The photocatalytic activity of these composites (but without the presence of gold) has been already studied for the degradation of DP [45, 54]. The good performance of GO–TiO2 (containing 4% wt. of GO) has been attributed to the good TiO2 distribution in the composite prepared with this GO content, leading to a good assembly and interfacial coupling between the GO sheets and TiO2 nanoparticles, acting as an efficient electron acceptor and donor [54]. In the case of the ND–TiO2 catalyst (also without gold), the best

photocatalytic performance was observed when the composite was prepared with 15% wt. of NDs, due to the presence of significant amounts of oxygen surface species on ND and to the increased purity of the ND constituent after the oxidation treatment [45]. In fact, the better performance for the composites containing GO and NDs, in comparison with those prepared with CNT or C60, may be related to the large amounts of surface functional groups in both GO and ND materials [45, 47, 59], since these groups can facilitate dispersion in the solution during the preparation of the composites, as well as good anchoring of the TiO2 particles on the carbon material. These effects can be responsible for the higher photocatalytic performance of both Au/GO–TiO2 and Au/ND–TiO2 composites.

It can be seen that, in this case, contrarily to what is often reported in the literature for gold catalysis in general [66, 67], the gold nanoparticle size has no influence in the catalytic activity, since the sample with the largest size (Au/GO–TiO2, 23.7 nm) is the most active, and that with the lowest size (Au/CNT–TiO2, 13.8) has an intermediate behaviour.

The photocatalytic activity of Au/TiO2 and the Au/carbon–TiO2 composites for the degradation of DP under visible light irradiation (λ = 420 nm) was also evaluated for a longer reaction time (240 min, Figure 3.7b), and the respective pseudo-first-order rate constants are shown in Table 3.3. Once again, the results show that the Au/GO–TiO2 composite exhibited the highest photocatalytic activity (0.90 × 10–3 min–1). The observed enhancement of the photocatalytic activity in the Au/GO–TiO2 composite could be in principle accounted for by the interfacial charge transfer process from GO to TiO2, attributed to the role of GO as photosensitizer [54].

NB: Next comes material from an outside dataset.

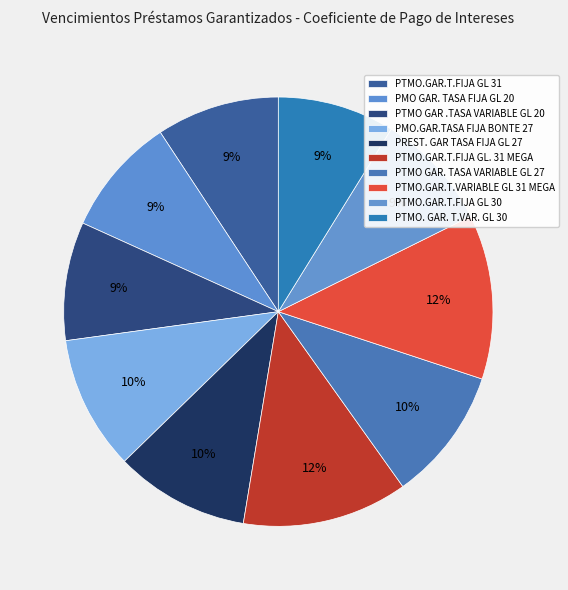

Count the number of slices in the pie.

10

On the other hand, both Au/TiO2 and Au/ND–TiO2 have the lowest photocatalytic activity for DP degradation under visible light illumination, which may be attributed to their low absorption in the visible spectral range (Figure 3.6).

Therefore, the results obtained showed that, under the tested conditions, both Au/GO–TiO2 and Au/ND-TiO2 presented the best photocatalytic activity under near-UV–Vis irradiation, while the composites prepared with GO and CNT exhibited the highest activity under visible light illumination.

Gold particles have been used as surface modifiers because they possibly inhibit charge recombination by accelerating transfer of photoexcited electrons from titania to substrates. Another advantage of materials containing gold is their absorption to induce photocatalytic reactions under visible light irradiation [74]. Nevertheless, the results obtained for the Au photocatalysts suggest the existence of different activation mechanisms depending on the type of carbon material and on the irradiation wavelength used [75].